Exercise requirements: Continue the passage on what sponsors, publishers, and universities require for research data, picking up after its final sentence.

------ Document section

Which specific demands do sponsors, publishers, and universities have?


  • Deutsche Forschungsgemeinschaft (DFG) (= German Research Foundation)

In its “Proposals for Safeguarding Good Scientific Practice“ (Eng + Ger) the DFG states that “Primary data as the basis for publications shall be securely stored for ten years in a durable form in the institution of their origin“. It goes on with:

“In the interest of transparency and to enable research to be referred to and reused by others, whenever possible researchers make the research data and principal materials on which a publication is based available in recognised archives and repositories in accordance with the FAIR principles (Findable, Accessible, Interoperable, Reusable).”

In 2015, the DFG Guidelines on the Handling of Research Data were passed. They state further recommendations on providing data and planning data driven projects, like:

„Applicants should consider during the planning stage whether and how much of the research data resulting from a project could be relevant for other research contexts and how this data can be made available to other researchers for reuse. Applicants should therefore detail in the proposal what research data will be generated or evaluated during a scientific research project. Concepts and considerations appropriate to the specific discipline for quality assurance and the handling and long-term archiving of research data should be taken as a basis.“


  • European Commission (EC)

The EC’s “Open Research Data Pilot” is part of the EU research and innovation program Horizon 2020. Its aim is to improve the access and reusability of research data originating in Horizon 2020 projects. The Open Research Data Pilot’s basic principle is the motto “as open as possible, as restricted as necessary”. (EC Guidelines on FAIR Data Management in Horizon 2020, p. 4)

------------
------ Information supplied

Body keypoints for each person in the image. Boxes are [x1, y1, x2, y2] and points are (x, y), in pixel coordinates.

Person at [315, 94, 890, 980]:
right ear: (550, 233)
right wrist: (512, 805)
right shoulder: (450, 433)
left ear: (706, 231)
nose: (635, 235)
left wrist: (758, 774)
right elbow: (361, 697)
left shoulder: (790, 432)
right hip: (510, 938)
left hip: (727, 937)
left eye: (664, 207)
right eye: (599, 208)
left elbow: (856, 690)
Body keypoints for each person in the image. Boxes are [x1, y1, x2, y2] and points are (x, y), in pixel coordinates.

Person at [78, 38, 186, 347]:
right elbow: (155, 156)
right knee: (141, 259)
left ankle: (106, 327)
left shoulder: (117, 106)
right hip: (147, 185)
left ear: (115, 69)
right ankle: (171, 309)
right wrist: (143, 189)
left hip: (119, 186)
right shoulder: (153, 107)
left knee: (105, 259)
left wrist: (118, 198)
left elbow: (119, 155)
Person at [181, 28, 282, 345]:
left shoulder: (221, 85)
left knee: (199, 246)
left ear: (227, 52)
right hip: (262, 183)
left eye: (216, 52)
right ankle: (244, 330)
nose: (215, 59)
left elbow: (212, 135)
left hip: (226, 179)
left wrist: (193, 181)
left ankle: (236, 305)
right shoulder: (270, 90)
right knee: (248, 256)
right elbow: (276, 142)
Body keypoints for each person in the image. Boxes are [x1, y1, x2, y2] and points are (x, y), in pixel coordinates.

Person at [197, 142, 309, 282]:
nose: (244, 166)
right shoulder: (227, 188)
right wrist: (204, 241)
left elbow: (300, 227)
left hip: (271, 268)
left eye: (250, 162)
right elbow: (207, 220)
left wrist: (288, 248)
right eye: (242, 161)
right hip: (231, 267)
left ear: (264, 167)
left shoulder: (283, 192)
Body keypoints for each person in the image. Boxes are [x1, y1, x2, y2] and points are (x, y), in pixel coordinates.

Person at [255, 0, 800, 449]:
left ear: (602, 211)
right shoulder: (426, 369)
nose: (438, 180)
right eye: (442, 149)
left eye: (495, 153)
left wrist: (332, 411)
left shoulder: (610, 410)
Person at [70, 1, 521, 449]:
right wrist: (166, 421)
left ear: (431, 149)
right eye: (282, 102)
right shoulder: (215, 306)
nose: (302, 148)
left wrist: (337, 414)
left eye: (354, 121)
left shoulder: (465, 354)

------------
------ Information supplied

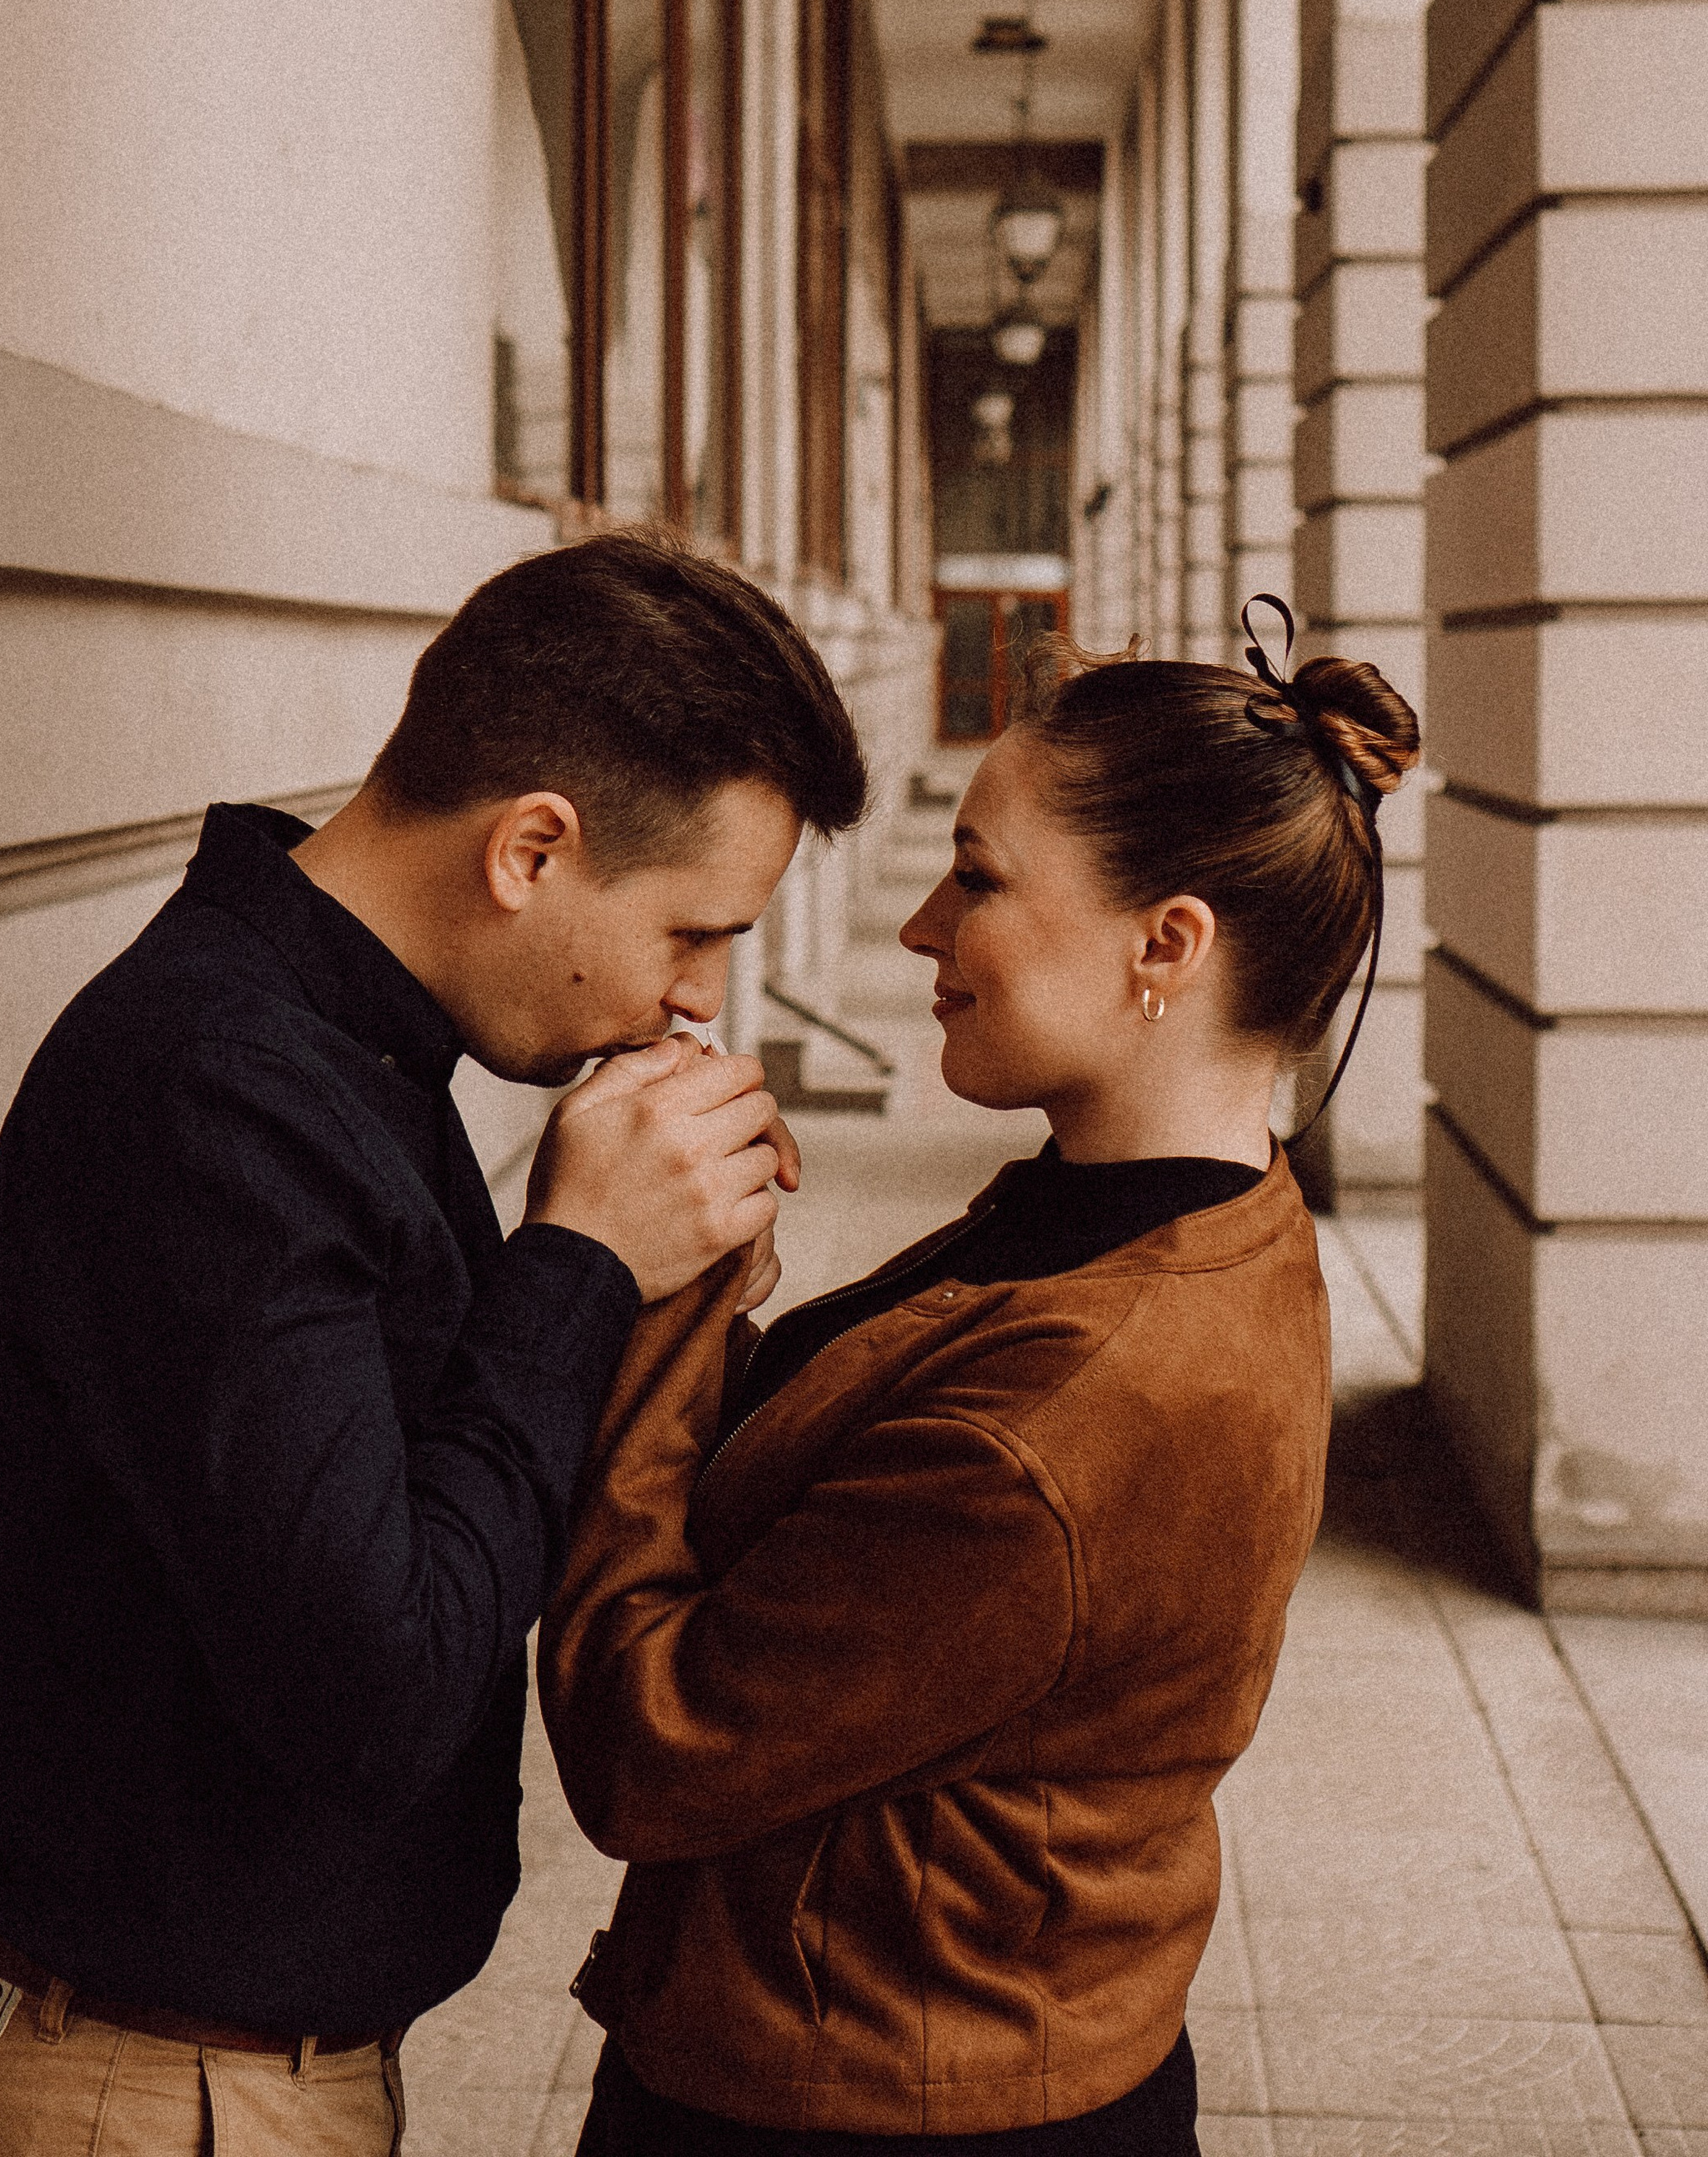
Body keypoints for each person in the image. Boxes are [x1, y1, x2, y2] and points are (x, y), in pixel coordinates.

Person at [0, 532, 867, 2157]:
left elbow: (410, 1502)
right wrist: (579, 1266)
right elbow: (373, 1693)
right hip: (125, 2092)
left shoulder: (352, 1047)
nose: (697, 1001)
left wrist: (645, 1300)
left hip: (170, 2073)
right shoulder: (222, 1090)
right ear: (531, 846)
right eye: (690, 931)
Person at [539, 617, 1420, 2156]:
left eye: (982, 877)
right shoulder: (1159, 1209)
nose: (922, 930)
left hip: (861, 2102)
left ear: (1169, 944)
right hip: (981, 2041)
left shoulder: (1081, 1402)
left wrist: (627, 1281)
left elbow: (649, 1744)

------------
------ Information supplied

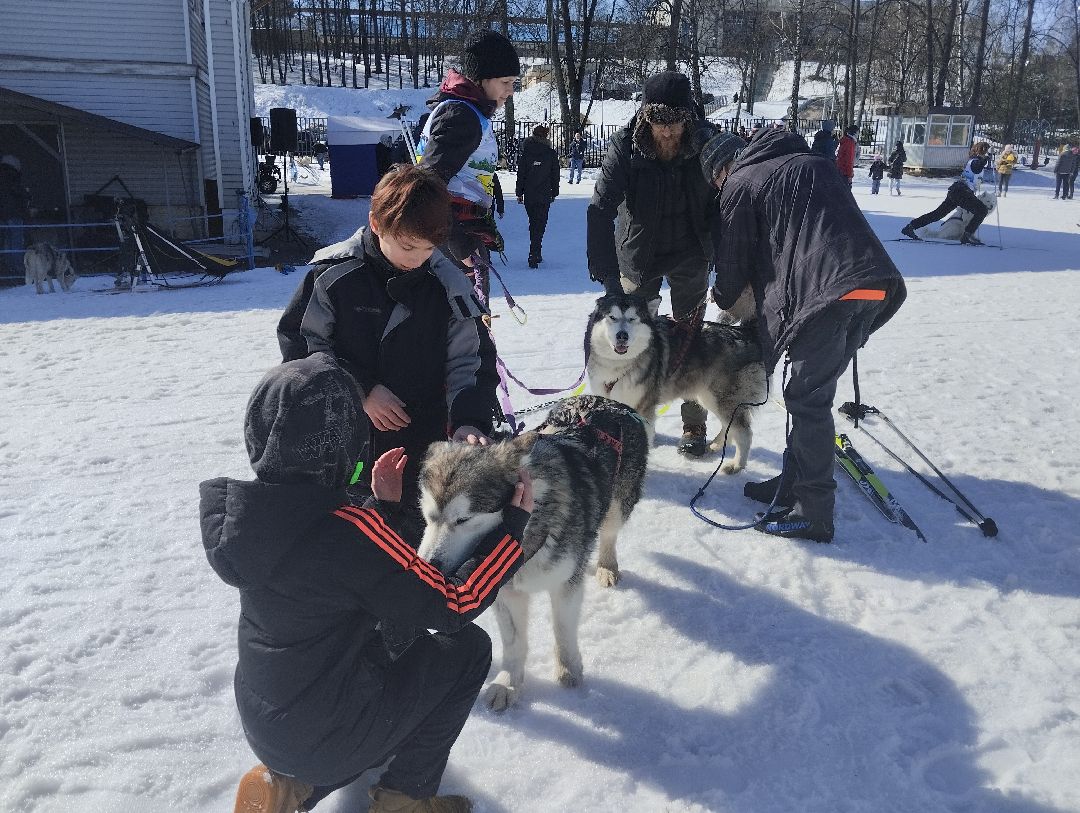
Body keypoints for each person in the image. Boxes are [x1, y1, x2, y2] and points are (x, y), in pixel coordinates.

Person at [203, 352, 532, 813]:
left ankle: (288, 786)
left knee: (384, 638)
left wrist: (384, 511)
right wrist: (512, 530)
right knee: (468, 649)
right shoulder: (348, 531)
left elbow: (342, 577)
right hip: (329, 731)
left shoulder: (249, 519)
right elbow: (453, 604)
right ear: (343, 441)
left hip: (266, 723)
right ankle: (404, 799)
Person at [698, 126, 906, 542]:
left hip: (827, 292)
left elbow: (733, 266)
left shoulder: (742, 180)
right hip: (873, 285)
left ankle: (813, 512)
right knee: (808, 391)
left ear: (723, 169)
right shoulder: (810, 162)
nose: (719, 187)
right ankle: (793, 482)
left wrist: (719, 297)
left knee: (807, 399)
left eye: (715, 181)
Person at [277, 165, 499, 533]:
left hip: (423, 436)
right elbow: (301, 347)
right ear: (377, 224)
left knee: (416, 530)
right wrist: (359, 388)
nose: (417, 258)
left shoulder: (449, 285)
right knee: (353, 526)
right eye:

------------

Output for this task:
During 2014-2016, only selected aspects of Horizon 2020 have been included into the project, but since the revised 2017 version of the program was released, all aspects are covered now.

There are three main obligations:

You have to create a data management plan according to the template. It has to be handed in within the first six months and updated according to relevant adjustments (or at least at interim and final evaluations).

Data storage: Your research data has to be stored in an institutional, project-specific or discipline-specific data repository as early as possible (‘underlying data’) or according to the data management plan (‘other data’).

Publication: If possible, your data should be published using an open license (preferably CC-BY or CC-O) without use restrictions. The publication has to include the necessary contextual information and tools.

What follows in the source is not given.